● **Brief 1**:
According to the open science roundup, whom did Hackaday interview?
● **Brief 2**:
Decide whether each statement agrees with the open science roundup, answering yes or no and quoting the words that settle it. (a) Figshare blogged about a US Health & Human Services decision on government funded research data. (b) Jonathan Rochkind praised institutional library login systems as easy to use. (c) Shoaib Sufi wrote about the Collaborations Workshop 2015 for Nature Biotechnology.

● **Text shown**:
□ □ □

Mozilla Science Lab Week in Review, April 6-12

The Week in Review is our weekly roundup of what’s new in open science from the past week. If you have news or announcements you’d like passed on to the community, be sure to share on Twitter with @mozillascience and @billdoesphysics, or join our mailing list and get in touch there.

Blogs & Articles

  • Erin McKiernan put the call out on Twitter last week for examples of collaborations arising from open science & open data, and got a great spectrum (from worm simulations to text mining Phillip K. Dick) of responses; see her summary here.
  • Hackaday interviewed Charles Fracchia of the MIT Media Lab on the need and impact of open hardware in open science. Fracchia makes the observation that reproducibility is well-served by distributing standardized data collection hardware that can be deployed in many labs & conditions.
  • Figshare blogged recently about decisions taken by the US Health & Human Services department obliging its operating divisions to make government funded research data available to the public.
  • Jonathan Rochkind blogged on the general unusability of institutional library paywall & login systems, and discusses potential solutions in the form of LibX, bookmarklets and Zotero & co.
  • Nature Biotechnology is engaging in more proactive editorial oversight to ensure the reproducibility of the computational studies it publishes, by way of ensuring the availability of relevant research objects.
  • Shoaib Sufi blogged for the Software Sustainability Institute on their recent Collaborations Workshop 2015. In it, Sufi highlights some of the trends emerging in the conversation around developing research software, including the cultural battle in research with imposter phenomenon (see also our recent article on this matter), and the rising profile of containerization as a fundamental tool for reproducible research.

□ □ □

Stored data entries:
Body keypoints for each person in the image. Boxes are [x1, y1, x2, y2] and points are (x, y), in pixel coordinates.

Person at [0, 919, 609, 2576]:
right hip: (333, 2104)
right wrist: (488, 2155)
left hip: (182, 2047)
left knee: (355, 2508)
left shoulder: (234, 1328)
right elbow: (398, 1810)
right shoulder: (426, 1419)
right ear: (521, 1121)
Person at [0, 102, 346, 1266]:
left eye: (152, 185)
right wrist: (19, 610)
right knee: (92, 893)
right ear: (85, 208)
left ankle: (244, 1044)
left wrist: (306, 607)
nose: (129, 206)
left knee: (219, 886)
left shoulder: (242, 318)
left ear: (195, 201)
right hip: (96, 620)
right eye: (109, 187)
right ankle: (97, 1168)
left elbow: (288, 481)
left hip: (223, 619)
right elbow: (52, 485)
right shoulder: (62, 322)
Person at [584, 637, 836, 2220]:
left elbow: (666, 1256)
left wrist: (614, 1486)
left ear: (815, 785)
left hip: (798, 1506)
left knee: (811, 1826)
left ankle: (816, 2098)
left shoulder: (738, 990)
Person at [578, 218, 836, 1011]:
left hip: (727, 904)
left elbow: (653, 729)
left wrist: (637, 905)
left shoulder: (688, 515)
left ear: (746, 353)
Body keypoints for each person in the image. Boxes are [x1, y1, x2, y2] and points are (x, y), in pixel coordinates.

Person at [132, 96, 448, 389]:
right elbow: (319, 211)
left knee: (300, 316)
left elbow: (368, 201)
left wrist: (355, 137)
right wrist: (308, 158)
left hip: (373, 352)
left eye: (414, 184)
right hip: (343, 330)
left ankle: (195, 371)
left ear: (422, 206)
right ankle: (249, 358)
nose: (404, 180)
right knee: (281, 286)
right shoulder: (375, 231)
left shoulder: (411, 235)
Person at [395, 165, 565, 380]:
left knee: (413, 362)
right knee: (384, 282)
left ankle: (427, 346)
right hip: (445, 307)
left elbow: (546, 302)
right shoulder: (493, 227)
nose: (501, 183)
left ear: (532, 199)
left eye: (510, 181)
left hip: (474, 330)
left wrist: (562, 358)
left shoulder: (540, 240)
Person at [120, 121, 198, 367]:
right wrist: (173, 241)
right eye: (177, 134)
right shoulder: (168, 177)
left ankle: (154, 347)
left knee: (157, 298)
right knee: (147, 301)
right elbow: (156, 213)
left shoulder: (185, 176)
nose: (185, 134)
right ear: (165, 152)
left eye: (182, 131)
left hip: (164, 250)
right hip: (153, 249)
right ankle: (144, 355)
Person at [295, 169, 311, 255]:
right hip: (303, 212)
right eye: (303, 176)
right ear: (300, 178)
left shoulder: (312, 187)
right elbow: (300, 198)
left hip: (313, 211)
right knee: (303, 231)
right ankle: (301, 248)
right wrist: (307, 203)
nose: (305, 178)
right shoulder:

□ □ □

● **Answer space 1**:
Charles Fracchia of the MIT Media Lab.

● **Answer space 2**:
(a) Yes: "Figshare blogged recently about decisions taken by the US Health & Human Services department obliging its operating divisions to make government funded research data available to the public."
(b) No: "Jonathan Rochkind blogged on the general unusability of institutional library paywall & login systems"
(c) No: "Shoaib Sufi blogged for the Software Sustainability Institute on their recent Collaborations Workshop 2015."